= Ilkeston and District Hosiery Union =

Former trade union of the United Kingdom

The Ilkeston and District Hosiery Union was a trade union representing people involved in making hosiery in northern Nottinghamshire and eastern Derbyshire, in England.

The union was founded in 1888 as the Ilkeston Hosiery Union, but it almost immediately opened branches in Mansfield and Sutton-in-Ashfield and so renamed itself as the Ilkeston and District Hosiery Union. The union was a founder member of the Midland Counties Hosiery Federation, in which it worked with the Leicester and Leicestershire Amalgamated Hosiery Union and the Nottingham United Rotary Power Framework Knitters' Society.

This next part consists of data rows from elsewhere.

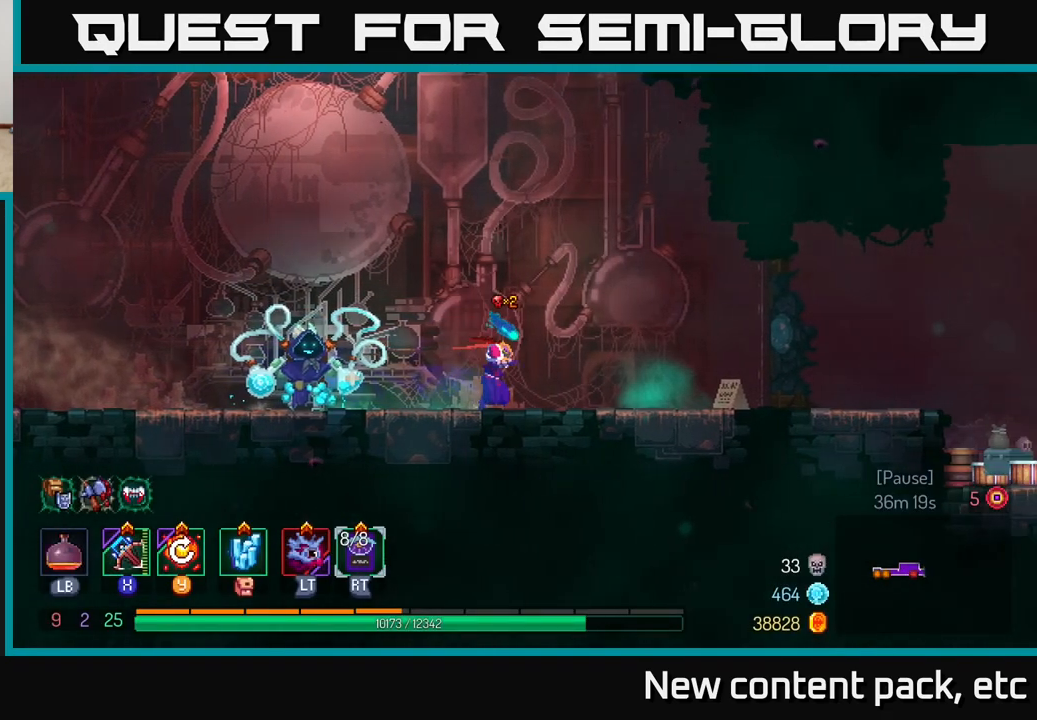
{"buttons": [], "left_stick": "right", "right_stick": "center", "events": []}
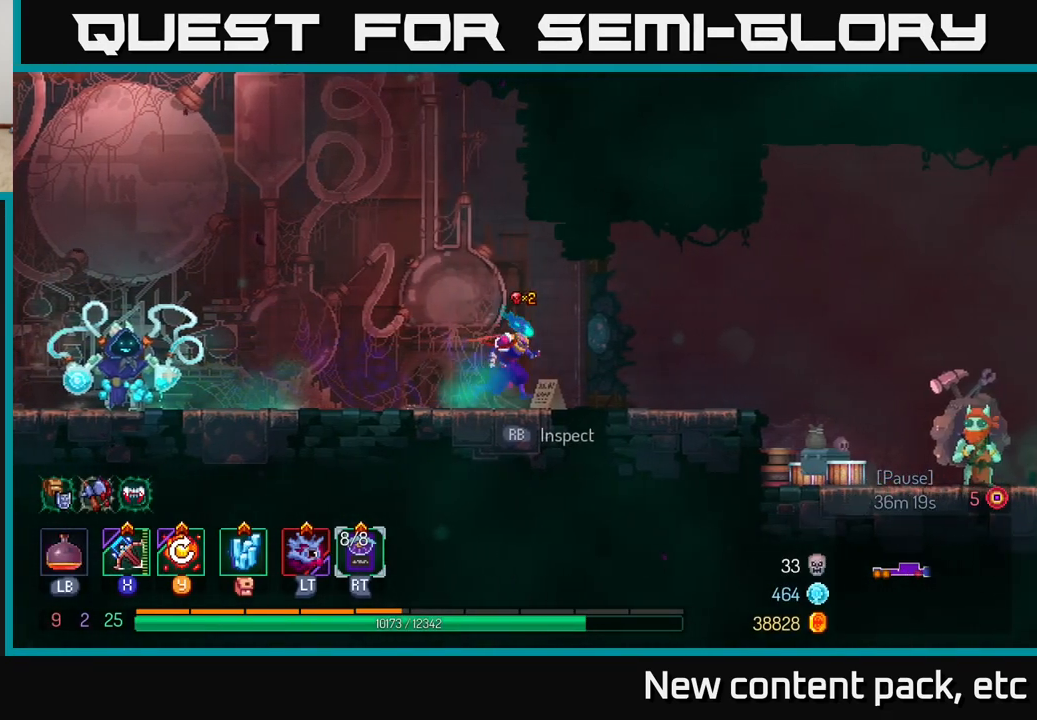
{"buttons": [], "left_stick": "right", "right_stick": "center", "events": [[17, "B", "down"], [183, "B", "up"]]}
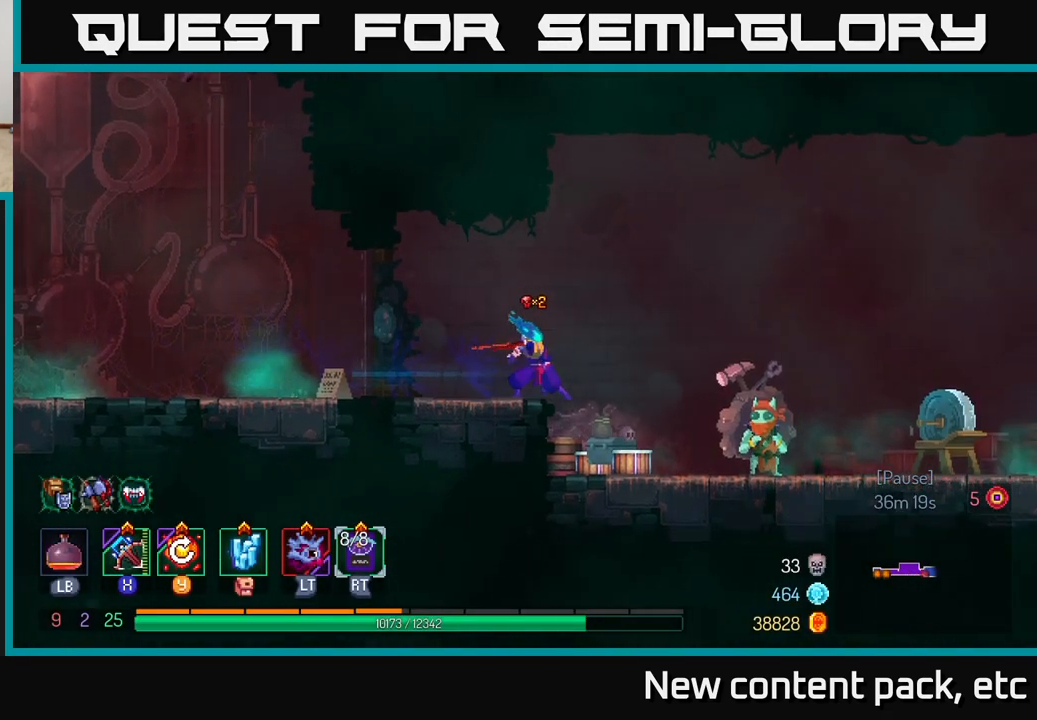
{"buttons": ["B"], "left_stick": "right", "right_stick": "center", "events": [[467, "B", "down"]]}
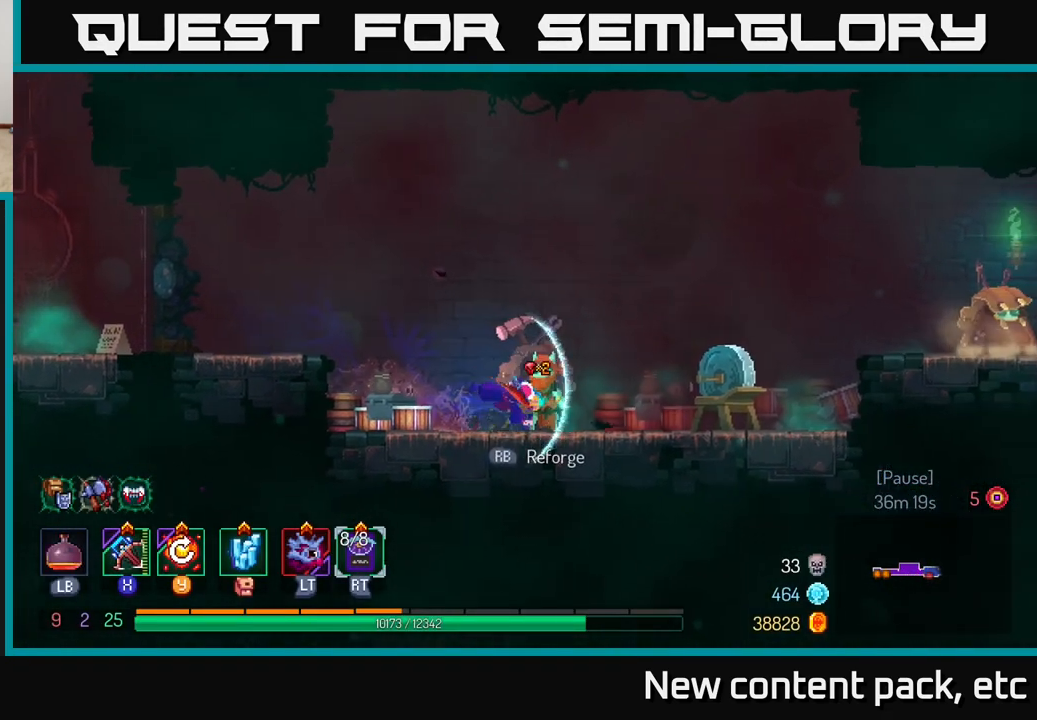
{"buttons": ["A"], "left_stick": "right", "right_stick": "center", "events": [[150, "B", "up"], [383, "A", "down"]]}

In the 1880s and 1890s, a growing number of hosiery workers were women, but the Ilkeston union remained dominated by men; by 1910, only 72 out of 642 members were women. This changed during World War I; for example, in 1915, 700 women in one factory in Heanor joined, and by March 1919, the union had 6,040 members, most of whom were women. The union also expanded its area, with branches as far afield as Ambergate and Buxton, and admitted administrative and supervisory staff.

The union's membership peaked at 7,600 in 1921, but then fell to only 3,000 by 1933. It grew back to 4,000 members by 1939, but dropped to 3,500 during World War II. At the start of 1945, it merged with other local hosiery unions, to form the National Union of Hosiery and Knitwear Workers.